--- THE DATA ---

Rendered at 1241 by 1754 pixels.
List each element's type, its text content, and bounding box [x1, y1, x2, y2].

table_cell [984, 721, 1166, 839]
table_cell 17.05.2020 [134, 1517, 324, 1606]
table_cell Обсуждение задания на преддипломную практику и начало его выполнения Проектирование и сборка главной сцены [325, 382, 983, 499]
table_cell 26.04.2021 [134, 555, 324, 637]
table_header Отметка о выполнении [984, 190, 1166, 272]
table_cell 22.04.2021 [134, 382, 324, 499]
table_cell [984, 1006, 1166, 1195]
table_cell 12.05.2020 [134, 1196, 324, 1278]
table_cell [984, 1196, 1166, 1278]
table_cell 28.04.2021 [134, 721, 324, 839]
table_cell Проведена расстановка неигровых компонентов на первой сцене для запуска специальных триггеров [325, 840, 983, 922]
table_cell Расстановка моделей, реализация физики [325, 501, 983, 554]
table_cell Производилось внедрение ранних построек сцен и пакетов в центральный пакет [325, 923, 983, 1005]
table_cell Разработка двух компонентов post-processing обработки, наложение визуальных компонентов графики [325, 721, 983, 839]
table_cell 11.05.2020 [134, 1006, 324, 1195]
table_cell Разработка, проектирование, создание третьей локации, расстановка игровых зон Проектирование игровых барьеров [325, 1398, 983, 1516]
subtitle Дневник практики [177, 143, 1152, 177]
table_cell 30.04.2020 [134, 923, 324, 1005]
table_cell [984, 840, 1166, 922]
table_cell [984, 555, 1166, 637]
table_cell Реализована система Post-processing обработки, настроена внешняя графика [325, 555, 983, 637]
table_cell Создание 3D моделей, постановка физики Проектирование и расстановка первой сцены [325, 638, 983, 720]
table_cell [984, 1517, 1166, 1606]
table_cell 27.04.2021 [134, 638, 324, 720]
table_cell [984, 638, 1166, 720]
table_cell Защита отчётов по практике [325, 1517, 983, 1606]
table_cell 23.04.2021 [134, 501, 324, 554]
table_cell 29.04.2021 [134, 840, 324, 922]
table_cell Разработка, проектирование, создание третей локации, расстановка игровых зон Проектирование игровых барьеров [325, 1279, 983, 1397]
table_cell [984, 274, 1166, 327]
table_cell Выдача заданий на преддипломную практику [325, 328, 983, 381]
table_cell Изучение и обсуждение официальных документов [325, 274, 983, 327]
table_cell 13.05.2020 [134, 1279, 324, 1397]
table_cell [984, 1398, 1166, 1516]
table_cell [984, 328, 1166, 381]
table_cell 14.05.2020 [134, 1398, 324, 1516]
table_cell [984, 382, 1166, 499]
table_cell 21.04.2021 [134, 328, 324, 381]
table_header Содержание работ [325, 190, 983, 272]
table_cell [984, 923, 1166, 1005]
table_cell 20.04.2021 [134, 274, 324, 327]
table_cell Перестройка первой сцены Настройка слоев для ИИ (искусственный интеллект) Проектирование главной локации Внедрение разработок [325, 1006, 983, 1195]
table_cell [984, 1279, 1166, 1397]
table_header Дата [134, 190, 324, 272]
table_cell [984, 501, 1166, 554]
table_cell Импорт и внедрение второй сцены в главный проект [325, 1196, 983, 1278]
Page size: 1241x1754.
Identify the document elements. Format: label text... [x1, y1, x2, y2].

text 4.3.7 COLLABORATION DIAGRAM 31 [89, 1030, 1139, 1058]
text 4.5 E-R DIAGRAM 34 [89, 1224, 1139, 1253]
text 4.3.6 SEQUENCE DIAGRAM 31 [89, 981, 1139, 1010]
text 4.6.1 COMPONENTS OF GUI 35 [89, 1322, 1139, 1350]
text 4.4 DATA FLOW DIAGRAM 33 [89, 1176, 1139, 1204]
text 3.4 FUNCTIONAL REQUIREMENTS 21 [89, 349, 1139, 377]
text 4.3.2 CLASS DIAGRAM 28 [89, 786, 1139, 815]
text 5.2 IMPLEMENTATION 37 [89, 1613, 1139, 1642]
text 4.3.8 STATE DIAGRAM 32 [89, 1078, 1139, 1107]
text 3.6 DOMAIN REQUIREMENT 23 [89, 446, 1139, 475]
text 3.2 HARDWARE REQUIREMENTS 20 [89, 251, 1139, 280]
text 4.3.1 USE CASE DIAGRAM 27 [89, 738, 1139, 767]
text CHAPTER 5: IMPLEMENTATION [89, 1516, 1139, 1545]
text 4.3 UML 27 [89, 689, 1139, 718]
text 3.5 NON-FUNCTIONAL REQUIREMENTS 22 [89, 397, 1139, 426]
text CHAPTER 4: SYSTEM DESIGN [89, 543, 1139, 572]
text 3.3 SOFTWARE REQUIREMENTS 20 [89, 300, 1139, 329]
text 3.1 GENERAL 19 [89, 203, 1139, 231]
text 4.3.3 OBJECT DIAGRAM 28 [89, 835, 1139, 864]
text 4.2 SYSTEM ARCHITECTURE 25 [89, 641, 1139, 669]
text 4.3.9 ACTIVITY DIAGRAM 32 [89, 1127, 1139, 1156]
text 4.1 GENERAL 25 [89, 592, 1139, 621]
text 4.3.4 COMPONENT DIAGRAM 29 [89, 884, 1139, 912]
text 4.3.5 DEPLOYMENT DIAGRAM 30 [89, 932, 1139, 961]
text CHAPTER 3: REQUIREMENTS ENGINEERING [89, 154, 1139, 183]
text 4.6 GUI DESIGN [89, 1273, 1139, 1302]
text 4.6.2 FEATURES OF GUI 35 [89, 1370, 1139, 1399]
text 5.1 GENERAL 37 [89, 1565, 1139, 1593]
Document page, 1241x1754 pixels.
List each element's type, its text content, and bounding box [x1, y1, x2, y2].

---

— WHAT YOU NEED TO DO —
Wherever the string "моделей" occurs in the entries, copy that whole line.

— EXERCISE OUTPUT —
table_cell Расстановка моделей, реализация физики [325, 501, 983, 554]
table_cell Создание 3D моделей, постановка физики Проектирование и расстановка первой сцены [325, 638, 983, 720]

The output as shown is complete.